▶ **Instructions to follow**
The result should be every line in the data below that carries the string "Policies".

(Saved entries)
——————

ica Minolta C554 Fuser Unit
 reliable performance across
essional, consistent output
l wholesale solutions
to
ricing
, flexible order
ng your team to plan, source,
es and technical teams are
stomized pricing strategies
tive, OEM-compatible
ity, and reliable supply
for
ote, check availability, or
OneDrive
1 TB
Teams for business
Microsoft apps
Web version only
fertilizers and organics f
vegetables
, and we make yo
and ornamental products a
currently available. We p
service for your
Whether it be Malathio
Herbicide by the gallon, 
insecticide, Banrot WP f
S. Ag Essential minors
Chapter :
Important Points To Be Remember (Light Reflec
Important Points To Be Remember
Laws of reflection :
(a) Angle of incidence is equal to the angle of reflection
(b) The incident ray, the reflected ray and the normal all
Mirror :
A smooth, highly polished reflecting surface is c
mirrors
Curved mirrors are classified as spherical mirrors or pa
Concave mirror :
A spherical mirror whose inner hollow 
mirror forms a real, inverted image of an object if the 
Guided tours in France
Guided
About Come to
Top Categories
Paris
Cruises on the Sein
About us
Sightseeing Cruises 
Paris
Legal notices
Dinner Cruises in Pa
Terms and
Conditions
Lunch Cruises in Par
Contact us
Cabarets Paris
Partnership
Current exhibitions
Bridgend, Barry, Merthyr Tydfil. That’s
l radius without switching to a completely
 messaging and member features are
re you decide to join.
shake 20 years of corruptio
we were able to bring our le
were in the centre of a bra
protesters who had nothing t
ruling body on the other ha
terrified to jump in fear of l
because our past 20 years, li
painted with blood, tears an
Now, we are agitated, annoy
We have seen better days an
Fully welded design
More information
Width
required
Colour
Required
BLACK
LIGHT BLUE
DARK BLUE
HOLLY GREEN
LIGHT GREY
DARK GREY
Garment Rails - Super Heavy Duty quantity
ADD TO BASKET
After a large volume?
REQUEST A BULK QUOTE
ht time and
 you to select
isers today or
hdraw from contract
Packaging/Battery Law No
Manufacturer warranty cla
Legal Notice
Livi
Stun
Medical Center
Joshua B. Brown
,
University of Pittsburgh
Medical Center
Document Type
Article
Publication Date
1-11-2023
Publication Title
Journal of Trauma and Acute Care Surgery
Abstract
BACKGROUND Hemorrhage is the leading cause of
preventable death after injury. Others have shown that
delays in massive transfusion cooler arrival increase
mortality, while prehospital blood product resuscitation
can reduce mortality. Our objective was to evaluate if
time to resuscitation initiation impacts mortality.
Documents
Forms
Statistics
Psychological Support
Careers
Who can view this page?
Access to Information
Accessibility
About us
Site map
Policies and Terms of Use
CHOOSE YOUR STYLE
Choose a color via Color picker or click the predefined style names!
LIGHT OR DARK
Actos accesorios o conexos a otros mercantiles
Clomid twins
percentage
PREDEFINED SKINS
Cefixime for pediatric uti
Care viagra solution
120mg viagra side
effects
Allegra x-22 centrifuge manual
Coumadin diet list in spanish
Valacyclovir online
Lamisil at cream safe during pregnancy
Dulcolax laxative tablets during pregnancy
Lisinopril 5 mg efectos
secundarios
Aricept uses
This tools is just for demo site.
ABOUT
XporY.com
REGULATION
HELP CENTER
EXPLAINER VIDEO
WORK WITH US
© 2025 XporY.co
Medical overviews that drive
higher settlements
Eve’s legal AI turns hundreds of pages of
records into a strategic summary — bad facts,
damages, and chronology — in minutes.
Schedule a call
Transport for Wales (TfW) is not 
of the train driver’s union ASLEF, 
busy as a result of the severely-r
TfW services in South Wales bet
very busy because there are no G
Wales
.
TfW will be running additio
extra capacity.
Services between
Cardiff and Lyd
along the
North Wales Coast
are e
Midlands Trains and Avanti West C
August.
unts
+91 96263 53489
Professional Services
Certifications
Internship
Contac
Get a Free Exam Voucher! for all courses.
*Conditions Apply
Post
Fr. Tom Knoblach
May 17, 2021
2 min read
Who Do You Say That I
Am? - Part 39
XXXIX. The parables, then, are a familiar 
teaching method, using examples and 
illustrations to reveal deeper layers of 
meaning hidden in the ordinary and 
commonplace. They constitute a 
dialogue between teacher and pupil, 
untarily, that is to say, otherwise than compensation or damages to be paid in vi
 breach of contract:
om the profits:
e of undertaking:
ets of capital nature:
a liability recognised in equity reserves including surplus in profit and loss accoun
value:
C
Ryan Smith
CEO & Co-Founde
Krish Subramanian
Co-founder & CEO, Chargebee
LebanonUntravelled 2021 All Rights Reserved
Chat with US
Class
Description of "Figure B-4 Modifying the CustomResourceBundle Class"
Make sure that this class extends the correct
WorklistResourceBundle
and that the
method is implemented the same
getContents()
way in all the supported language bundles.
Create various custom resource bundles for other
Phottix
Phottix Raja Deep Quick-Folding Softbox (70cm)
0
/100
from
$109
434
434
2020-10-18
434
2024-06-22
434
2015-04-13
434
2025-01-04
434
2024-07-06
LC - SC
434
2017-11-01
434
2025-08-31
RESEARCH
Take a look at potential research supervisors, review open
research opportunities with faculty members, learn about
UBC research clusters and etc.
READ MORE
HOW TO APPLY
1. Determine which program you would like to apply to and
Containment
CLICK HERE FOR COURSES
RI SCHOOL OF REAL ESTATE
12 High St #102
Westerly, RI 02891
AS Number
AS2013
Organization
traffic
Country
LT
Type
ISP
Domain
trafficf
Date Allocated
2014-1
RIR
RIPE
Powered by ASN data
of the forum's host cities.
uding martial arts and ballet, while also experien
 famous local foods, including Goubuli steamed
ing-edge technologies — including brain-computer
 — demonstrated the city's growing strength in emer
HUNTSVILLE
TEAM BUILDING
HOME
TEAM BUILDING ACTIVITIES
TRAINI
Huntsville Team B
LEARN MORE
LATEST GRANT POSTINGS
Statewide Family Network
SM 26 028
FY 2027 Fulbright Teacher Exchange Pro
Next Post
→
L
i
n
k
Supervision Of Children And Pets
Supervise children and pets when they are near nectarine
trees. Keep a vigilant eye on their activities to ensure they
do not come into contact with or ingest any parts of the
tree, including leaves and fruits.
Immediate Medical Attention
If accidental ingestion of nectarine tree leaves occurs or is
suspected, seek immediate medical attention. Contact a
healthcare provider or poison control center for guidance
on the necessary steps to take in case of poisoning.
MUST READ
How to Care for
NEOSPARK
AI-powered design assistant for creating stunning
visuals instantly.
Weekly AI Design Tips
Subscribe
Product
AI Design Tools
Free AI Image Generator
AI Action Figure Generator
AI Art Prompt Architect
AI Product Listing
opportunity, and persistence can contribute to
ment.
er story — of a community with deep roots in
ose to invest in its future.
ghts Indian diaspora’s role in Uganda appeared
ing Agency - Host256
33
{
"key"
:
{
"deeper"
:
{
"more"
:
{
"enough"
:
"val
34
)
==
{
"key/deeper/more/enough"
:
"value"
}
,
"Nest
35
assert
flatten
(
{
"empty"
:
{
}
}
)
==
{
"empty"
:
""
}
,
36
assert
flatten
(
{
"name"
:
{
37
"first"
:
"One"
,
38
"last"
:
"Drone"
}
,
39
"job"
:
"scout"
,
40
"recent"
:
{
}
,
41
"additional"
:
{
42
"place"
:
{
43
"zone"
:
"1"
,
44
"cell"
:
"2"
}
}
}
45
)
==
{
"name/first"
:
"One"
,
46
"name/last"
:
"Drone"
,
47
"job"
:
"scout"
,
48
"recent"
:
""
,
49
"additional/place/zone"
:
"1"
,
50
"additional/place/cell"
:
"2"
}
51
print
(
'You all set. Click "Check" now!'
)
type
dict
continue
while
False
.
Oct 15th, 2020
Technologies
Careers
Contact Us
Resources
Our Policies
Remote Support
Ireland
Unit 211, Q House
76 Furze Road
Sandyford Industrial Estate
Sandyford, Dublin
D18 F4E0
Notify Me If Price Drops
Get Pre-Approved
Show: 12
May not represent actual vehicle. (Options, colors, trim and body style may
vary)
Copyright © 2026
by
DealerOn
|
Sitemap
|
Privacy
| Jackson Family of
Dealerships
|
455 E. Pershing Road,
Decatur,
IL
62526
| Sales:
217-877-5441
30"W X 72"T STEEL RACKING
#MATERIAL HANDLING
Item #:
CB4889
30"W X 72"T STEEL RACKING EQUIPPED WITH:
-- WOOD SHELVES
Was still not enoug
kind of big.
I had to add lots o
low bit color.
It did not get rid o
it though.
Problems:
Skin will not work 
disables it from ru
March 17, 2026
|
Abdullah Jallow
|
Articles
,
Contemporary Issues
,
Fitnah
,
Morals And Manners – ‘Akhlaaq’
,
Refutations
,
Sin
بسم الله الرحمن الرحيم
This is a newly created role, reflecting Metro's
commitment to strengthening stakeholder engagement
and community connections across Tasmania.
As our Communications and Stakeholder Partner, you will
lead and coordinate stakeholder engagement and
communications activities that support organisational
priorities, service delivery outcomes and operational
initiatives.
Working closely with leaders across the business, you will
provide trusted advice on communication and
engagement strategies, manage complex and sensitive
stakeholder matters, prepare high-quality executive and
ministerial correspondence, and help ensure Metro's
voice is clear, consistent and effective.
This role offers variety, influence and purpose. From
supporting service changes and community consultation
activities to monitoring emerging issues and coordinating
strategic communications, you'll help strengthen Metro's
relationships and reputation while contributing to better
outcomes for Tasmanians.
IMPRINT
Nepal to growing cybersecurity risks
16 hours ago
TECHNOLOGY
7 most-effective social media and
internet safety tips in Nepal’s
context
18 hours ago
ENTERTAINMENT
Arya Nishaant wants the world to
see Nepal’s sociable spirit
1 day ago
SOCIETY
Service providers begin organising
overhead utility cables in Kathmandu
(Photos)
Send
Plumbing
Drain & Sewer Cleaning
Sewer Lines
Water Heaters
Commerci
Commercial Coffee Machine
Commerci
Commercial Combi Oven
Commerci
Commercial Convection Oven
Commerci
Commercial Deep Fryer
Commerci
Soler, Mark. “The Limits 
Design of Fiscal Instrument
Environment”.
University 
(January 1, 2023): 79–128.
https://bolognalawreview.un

——————

▶ **Finished exercise**
Policies and Terms of Use
Our Policies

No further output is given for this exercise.